:: Reading passage ::
3. Results and Discussion

3.1. Qualitative Analysis of AuNP Materials with spICP-MS

Figure 1 depicts the number-weighted size distributions of all six materials used in this study. It appears that the product codes PELCO50 (Figure 1A) and N8151035 (Figure 1D) look very similar in terms of particle size distribution.

Both CoAs had indeed the same design although branded Ted Pella and nanoComposix (for the material distributed through Perkin Elmer). It seems probable that both are originally synthetised by nanoComposix and are then distributed by two different dealers. The two products differed primarily in their mass concentration. Product D had a much lower concentration (12.4 ng mL⁻¹) and indeed was colourless, while all other suspensions showed the expected typical reddish colouration. An advantage of this lower-concentrated product is that it requires fewer dilution steps to reach the targeted particle number concentration for optimal spICP-MS analysis. This can be of interest to reduce possible errors related to the dilution steps when determining transport efficiency based on measured particle frequency. Compared to the other products, these two products show the narrowest size distribution. Products B, E and F show comparable broadness in size distribution, while product C has the broadest distribution and seem to contain two distinct sub-populations (around 55 nm and around 70 nm), despite the claim by the supplier that the suspension was monodisperse. Except this last material, all other products show monodisperse, Gaussian-like distributions of the particles.

3.2. Verification of Particles’ Size with Electron Microscopy

The particle size distribution of the six test materials was verified with both transmission electron microscopy (TEM) and scanning electron microscopy (SEM).

3.2.1. Qualitative Analysis

For all samples, the quality of the specimen preparation could be assessed, and the material present on the grid could be described in detail, based on representative electron micrographs (Figure 2). The equivalent SEM images can be found in SM6. TEM/SEM analysis revealed that test material EM.GC80 included a subpopulation of triangular particles (Figure 2E) which may result in a slight bimodal particle distribution. The strongly diluted material distributed by Perkin Elmer (N8151035) besides the gold particles, contained also some larger (80–100 nm) particles of lower density (Figure 2D, inserted image). Energy-dispersive X-ray analysis (EDX) of these unexpected particles in product N8151035 showed a strong sulphur signal (SM7), while at the same time they did not show the gold signal. The origin of these additional particles remained unclear.

:: Given data ::
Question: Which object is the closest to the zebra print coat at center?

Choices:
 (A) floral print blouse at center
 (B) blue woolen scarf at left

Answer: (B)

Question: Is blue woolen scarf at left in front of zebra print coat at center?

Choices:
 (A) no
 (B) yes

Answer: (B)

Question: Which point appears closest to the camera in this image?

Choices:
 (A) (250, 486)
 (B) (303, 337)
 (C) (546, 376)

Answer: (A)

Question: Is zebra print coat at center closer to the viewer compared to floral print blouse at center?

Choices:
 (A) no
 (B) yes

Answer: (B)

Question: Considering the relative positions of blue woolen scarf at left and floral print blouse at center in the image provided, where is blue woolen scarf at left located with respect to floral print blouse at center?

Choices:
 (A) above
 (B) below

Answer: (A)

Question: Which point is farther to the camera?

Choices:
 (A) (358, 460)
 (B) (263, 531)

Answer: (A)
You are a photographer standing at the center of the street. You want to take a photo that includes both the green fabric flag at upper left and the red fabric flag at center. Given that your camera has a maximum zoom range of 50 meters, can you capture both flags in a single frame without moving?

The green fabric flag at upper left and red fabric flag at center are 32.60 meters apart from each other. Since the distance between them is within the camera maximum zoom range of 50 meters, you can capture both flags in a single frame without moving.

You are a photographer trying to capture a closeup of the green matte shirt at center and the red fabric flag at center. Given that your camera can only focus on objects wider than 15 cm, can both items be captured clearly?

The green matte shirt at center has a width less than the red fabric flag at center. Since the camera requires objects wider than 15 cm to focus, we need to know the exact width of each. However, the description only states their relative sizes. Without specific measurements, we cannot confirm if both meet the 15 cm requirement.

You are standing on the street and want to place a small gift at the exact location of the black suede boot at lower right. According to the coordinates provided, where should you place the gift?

:: Set exercise ::
In the gold nanoparticle results section, what mass concentration is given for product D?

:: Task output ::
12.4 ng mL⁻¹